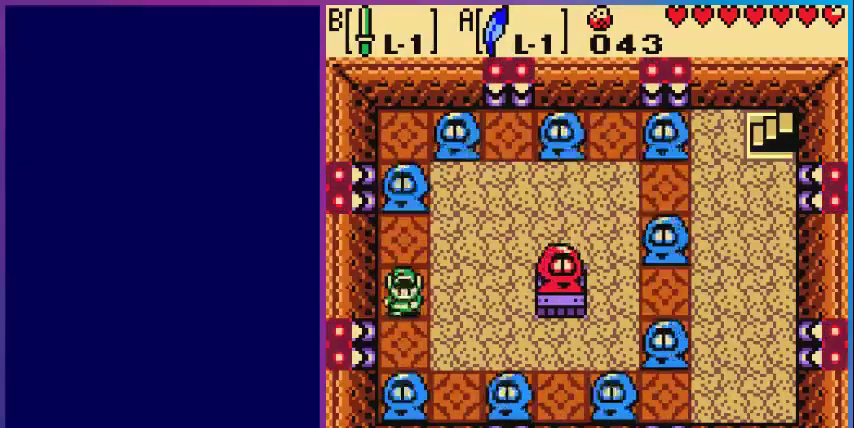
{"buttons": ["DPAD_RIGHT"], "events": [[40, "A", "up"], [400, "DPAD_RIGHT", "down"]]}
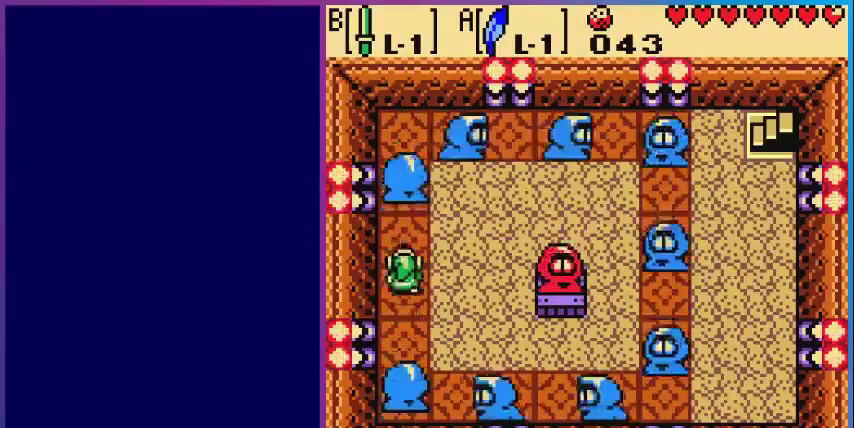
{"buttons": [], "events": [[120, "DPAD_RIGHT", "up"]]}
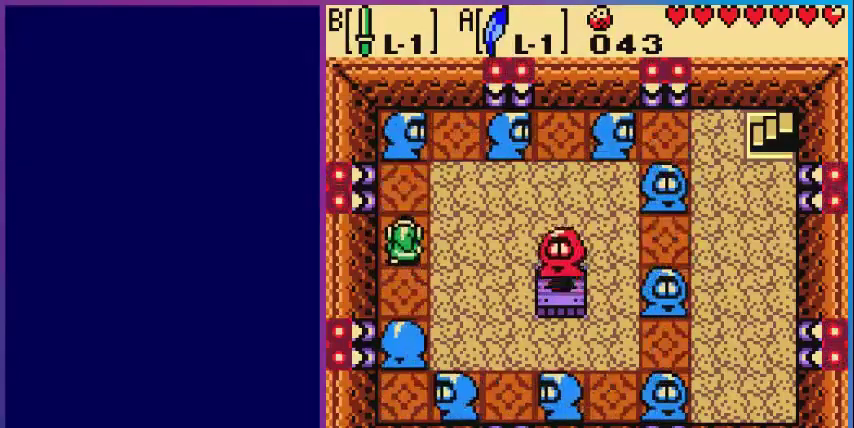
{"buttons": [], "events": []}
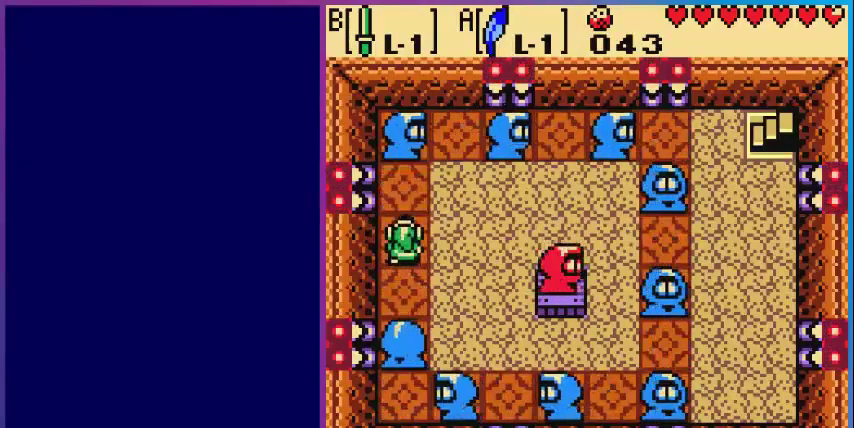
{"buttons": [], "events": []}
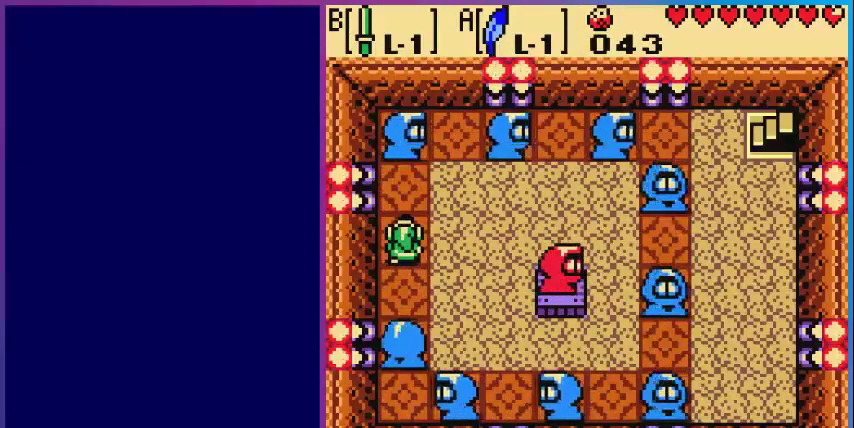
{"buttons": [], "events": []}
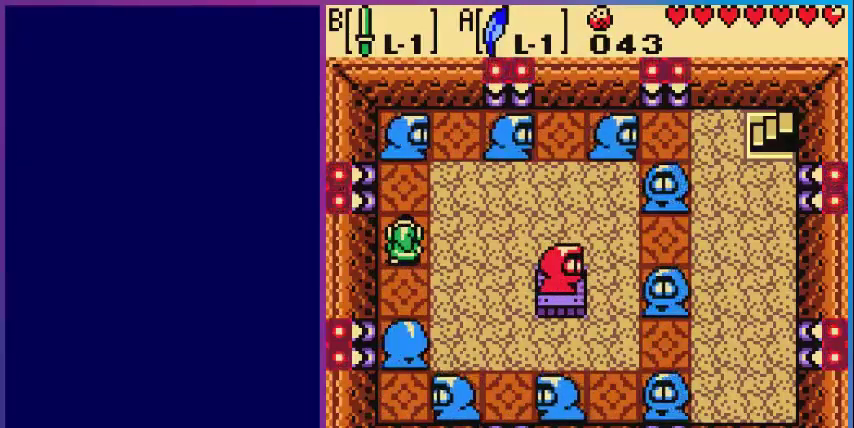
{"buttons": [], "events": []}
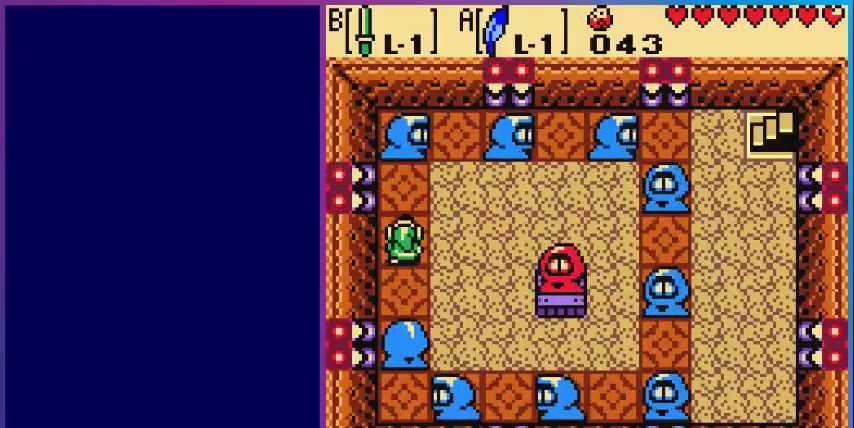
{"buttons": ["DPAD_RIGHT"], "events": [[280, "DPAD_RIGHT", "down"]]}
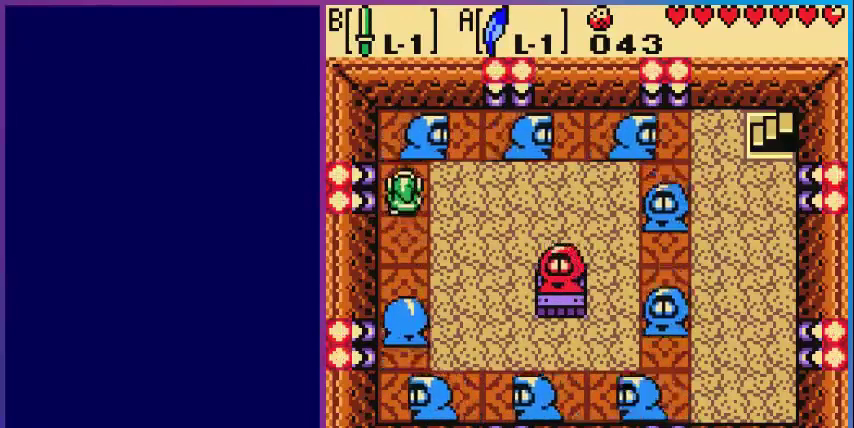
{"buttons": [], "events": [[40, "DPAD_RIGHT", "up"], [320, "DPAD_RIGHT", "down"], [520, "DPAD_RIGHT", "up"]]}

• [What this task involves]
Each entry above is to be written out exactly. The pictures stay out.

• [Result of the task]
{"buttons": ["DPAD_RIGHT"], "events": [[40, "A", "up"], [400, "DPAD_RIGHT", "down"]]}
{"buttons": [], "events": [[120, "DPAD_RIGHT", "up"]]}
{"buttons": [], "events": []}
{"buttons": [], "events": []}
{"buttons": [], "events": []}
{"buttons": [], "events": []}
{"buttons": ["DPAD_RIGHT"], "events": [[280, "DPAD_RIGHT", "down"]]}
{"buttons": [], "events": [[40, "DPAD_RIGHT", "up"], [320, "DPAD_RIGHT", "down"], [520, "DPAD_RIGHT", "up"]]}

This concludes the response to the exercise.